Pandolin’s throwback to IFFLA 2016
“Today’s niche is tomorrow’s mainstream”
Indian cinema has always been a representative of its complex web of social, political, economical and historical threads. With constantly changing social interactions, growing urban boundaries, polarizing political ideologies and increasing burden of glorious past – Today, Indian cinema is telling stories only we can tell. The kind of stories that go beyond the national context and have a global connect. These stories don’t try to mock and shock, but show the world what we have to offer. Our independent cinema community is getting bigger and better at home and stronger in the international circuit. Regional independent cinema has become a powerhouse of talent and experiments. There’s a strong representation of unique stories and young voices from various regions of India that are finding takers in the global space.
Since it’s inception in 2003, the Indian Film Festival of Los Angeles (IFFLA) has been a core supporter of Indian independent cinema. Founded by Christina Marouda, IFFLA has been a strong proponent of independent cinema for years. Films it featured once have gone on to become cults of the new-wave of Indian cinema. IFFLA alums are now hugely lauded and leading filmmakers of the Indian cinematic scene. In the heart of Hollywood, this platform has helped Indian indies in cultivating new audiences. The 14th edition of IFFLA concluded a few days ago and here are the highlights of the festival for Pandolin readers.

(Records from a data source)
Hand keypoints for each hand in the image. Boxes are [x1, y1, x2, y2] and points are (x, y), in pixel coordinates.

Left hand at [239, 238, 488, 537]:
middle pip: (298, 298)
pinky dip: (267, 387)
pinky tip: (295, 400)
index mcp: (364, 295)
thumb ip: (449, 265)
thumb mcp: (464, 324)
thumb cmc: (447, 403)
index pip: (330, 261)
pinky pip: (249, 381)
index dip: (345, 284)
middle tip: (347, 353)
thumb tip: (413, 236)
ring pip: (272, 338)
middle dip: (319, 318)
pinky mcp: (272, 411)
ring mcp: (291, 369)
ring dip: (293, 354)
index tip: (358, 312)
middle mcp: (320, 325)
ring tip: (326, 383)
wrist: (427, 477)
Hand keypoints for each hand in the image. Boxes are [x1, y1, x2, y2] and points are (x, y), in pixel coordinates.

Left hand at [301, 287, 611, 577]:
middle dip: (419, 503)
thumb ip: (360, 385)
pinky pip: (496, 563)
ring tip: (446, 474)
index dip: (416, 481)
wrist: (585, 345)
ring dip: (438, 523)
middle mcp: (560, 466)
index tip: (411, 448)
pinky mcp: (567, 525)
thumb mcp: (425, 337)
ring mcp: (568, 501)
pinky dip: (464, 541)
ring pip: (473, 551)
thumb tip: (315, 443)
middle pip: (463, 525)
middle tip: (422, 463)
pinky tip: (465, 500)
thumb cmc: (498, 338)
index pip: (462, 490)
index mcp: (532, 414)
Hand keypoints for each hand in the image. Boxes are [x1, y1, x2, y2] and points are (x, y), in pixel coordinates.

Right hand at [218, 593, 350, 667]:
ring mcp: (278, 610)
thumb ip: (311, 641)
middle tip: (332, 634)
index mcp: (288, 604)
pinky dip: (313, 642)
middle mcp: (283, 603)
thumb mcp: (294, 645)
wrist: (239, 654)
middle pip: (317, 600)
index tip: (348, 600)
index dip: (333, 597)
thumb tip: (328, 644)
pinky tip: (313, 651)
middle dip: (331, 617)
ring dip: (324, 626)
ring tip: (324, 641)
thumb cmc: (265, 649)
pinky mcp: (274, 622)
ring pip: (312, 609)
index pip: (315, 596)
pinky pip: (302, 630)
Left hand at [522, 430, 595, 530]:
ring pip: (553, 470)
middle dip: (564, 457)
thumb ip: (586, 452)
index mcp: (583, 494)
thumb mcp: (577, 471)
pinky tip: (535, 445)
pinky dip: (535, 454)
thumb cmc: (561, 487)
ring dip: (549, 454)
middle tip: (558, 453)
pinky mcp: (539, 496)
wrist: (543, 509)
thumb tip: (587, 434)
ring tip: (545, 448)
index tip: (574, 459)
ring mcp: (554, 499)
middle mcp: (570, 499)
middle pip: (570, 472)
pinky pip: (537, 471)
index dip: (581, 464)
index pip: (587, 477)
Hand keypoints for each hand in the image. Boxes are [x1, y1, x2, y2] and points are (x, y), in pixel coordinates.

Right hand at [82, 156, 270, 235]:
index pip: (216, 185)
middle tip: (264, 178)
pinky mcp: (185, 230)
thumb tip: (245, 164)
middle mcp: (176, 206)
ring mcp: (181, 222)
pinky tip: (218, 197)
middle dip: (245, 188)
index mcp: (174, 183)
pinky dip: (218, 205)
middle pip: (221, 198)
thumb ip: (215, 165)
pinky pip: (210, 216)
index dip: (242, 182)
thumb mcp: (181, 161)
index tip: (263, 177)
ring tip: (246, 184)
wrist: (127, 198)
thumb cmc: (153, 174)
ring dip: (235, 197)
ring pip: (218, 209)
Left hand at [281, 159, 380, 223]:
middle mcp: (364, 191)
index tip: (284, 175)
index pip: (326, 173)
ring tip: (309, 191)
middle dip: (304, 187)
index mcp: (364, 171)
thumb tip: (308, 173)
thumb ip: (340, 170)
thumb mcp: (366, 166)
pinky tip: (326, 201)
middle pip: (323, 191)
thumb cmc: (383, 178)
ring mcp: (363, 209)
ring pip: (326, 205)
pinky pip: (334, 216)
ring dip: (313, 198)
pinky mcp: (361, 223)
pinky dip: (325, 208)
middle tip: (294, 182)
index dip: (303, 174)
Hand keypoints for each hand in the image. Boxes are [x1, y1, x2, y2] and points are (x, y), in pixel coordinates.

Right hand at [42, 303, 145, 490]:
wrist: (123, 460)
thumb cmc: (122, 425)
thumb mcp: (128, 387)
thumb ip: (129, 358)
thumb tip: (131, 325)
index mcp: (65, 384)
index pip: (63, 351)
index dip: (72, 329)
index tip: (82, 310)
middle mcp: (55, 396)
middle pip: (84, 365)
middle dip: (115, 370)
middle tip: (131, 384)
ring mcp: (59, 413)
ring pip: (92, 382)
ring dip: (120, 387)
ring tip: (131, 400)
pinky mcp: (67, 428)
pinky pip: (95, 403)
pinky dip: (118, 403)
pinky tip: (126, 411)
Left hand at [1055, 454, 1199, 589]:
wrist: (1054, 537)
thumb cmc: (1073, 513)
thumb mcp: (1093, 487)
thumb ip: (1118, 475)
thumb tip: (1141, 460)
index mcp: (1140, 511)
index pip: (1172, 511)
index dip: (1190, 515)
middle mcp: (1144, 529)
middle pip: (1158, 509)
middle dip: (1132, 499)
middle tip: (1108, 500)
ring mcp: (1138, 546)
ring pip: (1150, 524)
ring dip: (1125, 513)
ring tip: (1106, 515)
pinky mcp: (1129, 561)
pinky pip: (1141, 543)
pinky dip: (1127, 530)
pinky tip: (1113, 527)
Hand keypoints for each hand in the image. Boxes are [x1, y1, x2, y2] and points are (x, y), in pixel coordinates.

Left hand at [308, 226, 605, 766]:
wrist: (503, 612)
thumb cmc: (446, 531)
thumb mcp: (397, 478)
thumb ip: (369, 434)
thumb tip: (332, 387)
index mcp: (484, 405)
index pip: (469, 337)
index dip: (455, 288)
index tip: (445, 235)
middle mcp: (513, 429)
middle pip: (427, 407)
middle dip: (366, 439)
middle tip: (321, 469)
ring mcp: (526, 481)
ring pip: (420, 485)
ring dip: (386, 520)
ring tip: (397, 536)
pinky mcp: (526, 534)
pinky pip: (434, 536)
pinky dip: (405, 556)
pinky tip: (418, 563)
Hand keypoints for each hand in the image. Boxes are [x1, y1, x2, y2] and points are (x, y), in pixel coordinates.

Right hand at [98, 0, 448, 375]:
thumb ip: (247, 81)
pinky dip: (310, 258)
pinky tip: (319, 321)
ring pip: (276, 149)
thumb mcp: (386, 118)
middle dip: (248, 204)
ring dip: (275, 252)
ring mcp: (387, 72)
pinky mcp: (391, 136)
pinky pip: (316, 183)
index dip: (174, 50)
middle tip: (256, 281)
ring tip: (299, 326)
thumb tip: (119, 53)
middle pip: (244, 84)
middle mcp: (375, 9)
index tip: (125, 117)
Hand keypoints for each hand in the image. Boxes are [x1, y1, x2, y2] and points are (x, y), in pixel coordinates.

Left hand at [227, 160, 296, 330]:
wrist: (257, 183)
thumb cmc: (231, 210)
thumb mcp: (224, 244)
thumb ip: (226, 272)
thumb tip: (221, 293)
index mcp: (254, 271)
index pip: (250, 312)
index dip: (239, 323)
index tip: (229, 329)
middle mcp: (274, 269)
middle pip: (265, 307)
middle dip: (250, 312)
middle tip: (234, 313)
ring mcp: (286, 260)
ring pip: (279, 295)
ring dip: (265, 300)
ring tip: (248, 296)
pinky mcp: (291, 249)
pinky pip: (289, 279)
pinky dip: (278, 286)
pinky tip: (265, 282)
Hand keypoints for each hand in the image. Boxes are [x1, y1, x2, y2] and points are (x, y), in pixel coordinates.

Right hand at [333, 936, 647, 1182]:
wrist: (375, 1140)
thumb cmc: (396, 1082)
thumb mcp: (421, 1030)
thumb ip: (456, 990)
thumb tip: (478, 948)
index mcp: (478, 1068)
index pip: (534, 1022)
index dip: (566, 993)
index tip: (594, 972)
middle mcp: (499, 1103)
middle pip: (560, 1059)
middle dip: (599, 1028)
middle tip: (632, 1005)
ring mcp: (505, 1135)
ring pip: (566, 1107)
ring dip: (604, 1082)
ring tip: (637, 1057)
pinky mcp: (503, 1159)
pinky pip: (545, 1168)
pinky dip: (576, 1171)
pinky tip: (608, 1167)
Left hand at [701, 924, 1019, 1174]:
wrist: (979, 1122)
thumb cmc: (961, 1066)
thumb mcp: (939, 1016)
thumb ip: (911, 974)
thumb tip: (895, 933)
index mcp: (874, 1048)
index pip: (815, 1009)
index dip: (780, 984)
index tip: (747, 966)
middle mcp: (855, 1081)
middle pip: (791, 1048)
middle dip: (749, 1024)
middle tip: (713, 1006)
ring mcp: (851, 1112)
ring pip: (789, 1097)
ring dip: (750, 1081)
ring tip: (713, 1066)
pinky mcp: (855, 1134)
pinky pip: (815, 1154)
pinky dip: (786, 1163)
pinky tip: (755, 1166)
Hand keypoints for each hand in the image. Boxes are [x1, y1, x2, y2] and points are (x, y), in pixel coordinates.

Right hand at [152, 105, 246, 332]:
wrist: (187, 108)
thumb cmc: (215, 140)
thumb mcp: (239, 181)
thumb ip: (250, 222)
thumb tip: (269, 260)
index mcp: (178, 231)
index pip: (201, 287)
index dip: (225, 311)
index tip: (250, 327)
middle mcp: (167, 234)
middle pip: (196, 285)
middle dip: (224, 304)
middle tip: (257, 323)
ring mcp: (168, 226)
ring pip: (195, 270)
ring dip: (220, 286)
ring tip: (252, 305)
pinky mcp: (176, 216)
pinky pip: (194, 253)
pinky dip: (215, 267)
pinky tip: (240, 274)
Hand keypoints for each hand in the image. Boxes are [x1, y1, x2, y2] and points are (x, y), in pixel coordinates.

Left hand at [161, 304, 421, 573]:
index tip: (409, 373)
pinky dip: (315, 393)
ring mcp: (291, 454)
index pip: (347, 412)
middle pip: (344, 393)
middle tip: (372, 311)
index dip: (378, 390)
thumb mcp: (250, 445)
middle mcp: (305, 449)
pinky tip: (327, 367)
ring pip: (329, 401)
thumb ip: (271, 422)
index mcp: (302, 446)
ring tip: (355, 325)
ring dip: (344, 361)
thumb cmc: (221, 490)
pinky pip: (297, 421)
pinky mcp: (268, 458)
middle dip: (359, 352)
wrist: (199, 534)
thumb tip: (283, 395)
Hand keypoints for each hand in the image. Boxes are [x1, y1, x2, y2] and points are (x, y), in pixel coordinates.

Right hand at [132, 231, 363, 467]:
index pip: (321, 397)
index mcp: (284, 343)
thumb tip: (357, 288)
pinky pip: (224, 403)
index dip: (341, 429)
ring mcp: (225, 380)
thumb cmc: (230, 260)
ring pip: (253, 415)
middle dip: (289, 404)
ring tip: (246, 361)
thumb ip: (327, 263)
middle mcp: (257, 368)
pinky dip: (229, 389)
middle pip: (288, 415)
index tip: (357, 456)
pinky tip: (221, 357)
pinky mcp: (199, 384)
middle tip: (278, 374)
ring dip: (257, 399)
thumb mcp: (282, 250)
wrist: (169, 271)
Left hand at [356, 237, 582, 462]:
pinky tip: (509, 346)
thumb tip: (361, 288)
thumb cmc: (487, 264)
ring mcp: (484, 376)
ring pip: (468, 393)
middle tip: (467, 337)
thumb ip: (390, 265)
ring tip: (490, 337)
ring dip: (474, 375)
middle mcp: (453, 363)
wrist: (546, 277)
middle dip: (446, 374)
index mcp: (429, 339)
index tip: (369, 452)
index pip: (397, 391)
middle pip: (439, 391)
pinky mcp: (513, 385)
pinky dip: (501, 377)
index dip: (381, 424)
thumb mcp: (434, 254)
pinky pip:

> **Exercise A**
In two or three sentences, explain why the IFFLA article calls the festival a core supporter of Indian independent cinema, using only what the article itself says.
> **Exercise B**
Summarize the IFFLA article in two sentences.
> **Exercise C**
Write the next part of the IFFLA article, continuing from its last sentence.

> **Answer A**
IFFLA has backed Indian independent cinema since it began in 2003. Films it once featured have become cults of the new wave of Indian cinema, and its alums are now lauded, leading filmmakers in India. Set in the heart of Hollywood, it has also helped Indian indies cultivate new audiences.

> **Answer B**
Indian cinema now tells stories with a global connect, and its independent and regional filmmakers are growing stronger at home and on the international circuit. Since 2003, the Indian Film Festival of Los Angeles, founded by Christina Marouda, has championed these films and helped them find new audiences, and the article offers Pandolin readers highlights from its recently concluded 14th edition.

> **Answer C**
As always IFFLA had an impressive lineup of films this year as well, with a record number of films by women filmmakers. The lineup consisted of films that were appreciated by audiences across the world over the last year – Hansal Mehta’s Aligarh, Q’s Brahman Naman, Leena Yadav’s Parched, Deepa Mehta’s Beeba Boys, Neeraj Ghaywan’s Masaan, Prashant Nair’s Umrika, to name a few along with an excellent variety of short films.
The festival opened on April 6, 2016 with a star-studded red carpet featuring the cast of Angry Indian Goddesses. IFFLA alum Pan Nalin returned with Angry Indian Goddesses which was the Opening Night Gala movie. The screening was followed by a Q&A with the leads and producer of Angry Indian Goddesses — Sandhya Mridul, Pavleen Gujral, Sarah Jane Dias, Rajshree, Anoushka Manchanda and Gaurav Dhingra. Following the terrific start, the festival ride continued to enthrall audiences. Ruchika Oberoi’s Island City brilliantly showed three different tales in her debut feature. Ottaal, Aligarh, Kirumi, Kothanodi, CRD, Parched and Umrika showcased some top-of-the-game performances by their respective casts. Masaan and Brahman Naman continued to win hearts in their LA premieres. From The Manliest Man to Daaravtha, we saw the promising exploration of themes through short films. The Closing Night Gala was Waiting — starring Naseeruddin Shah and Kalki Koechlin. Kalki made an appearance on the closing night red carpet with the director of the film Anu Menon.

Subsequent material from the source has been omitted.